- Description of the task
The line holding "### ✅ **Production Readiness**" and all lines that follow it to the end of the data: return these exactly, and nothing more.

Stored data entries
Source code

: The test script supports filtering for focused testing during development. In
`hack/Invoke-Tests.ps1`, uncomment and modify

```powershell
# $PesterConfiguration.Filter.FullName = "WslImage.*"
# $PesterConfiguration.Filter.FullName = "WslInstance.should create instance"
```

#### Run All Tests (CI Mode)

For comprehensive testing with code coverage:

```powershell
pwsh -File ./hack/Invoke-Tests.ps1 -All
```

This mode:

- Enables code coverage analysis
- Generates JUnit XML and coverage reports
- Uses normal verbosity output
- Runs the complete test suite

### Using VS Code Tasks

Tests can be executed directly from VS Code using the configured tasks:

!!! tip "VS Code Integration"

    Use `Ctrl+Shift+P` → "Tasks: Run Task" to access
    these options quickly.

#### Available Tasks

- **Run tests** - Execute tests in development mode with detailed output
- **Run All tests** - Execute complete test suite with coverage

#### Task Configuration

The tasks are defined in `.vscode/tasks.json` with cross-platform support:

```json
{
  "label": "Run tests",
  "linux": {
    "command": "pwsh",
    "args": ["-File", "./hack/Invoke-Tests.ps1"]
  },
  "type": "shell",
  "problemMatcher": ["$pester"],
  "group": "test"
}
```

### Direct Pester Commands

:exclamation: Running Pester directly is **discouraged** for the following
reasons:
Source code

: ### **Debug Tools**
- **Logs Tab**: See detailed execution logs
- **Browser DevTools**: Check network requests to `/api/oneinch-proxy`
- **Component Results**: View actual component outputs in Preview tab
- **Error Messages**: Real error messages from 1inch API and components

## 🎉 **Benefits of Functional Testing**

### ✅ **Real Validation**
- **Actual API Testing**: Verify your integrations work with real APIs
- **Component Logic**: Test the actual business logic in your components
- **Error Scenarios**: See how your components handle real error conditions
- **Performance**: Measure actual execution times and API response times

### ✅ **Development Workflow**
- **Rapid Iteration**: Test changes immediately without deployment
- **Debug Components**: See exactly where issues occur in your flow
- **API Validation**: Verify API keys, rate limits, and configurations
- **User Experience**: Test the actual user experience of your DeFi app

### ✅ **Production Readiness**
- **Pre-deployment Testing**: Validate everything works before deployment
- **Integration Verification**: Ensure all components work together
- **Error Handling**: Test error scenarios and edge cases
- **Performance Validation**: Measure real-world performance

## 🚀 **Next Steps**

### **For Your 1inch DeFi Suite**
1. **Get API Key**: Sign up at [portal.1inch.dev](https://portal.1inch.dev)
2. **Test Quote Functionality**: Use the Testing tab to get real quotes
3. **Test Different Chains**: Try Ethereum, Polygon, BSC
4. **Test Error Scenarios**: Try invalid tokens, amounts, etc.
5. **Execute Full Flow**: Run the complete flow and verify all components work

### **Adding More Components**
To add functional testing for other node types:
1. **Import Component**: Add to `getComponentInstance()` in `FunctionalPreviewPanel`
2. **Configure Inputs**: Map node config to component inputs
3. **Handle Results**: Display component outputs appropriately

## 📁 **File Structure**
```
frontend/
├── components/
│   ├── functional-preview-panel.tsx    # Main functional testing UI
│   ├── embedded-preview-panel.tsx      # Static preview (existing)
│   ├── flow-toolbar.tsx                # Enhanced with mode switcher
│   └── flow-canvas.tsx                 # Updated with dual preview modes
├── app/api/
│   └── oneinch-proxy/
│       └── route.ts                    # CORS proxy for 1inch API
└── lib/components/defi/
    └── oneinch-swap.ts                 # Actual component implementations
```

- Task response
### ✅ **Production Readiness**
- **Pre-deployment Testing**: Validate everything works before deployment
- **Integration Verification**: Ensure all components work together
- **Error Handling**: Test error scenarios and edge cases
- **Performance Validation**: Measure real-world performance

## 🚀 **Next Steps**

### **For Your 1inch DeFi Suite**
1. **Get API Key**: Sign up at [portal.1inch.dev](https://portal.1inch.dev)
2. **Test Quote Functionality**: Use the Testing tab to get real quotes
3. **Test Different Chains**: Try Ethereum, Polygon, BSC
4. **Test Error Scenarios**: Try invalid tokens, amounts, etc.
5. **Execute Full Flow**: Run the complete flow and verify all components work

### **Adding More Components**
To add functional testing for other node types:
1. **Import Component**: Add to `getComponentInstance()` in `FunctionalPreviewPanel`
2. **Configure Inputs**: Map node config to component inputs
3. **Handle Results**: Display component outputs appropriately

## 📁 **File Structure**
```
frontend/
├── components/
│   ├── functional-preview-panel.tsx    # Main functional testing UI
│   ├── embedded-preview-panel.tsx      # Static preview (existing)
│   ├── flow-toolbar.tsx                # Enhanced with mode switcher
│   └── flow-canvas.tsx                 # Updated with dual preview modes
├── app/api/
│   └── oneinch-proxy/
│       └── route.ts                    # CORS proxy for 1inch API
└── lib/components/defi/
    └── oneinch-swap.ts                 # Actual component implementations
```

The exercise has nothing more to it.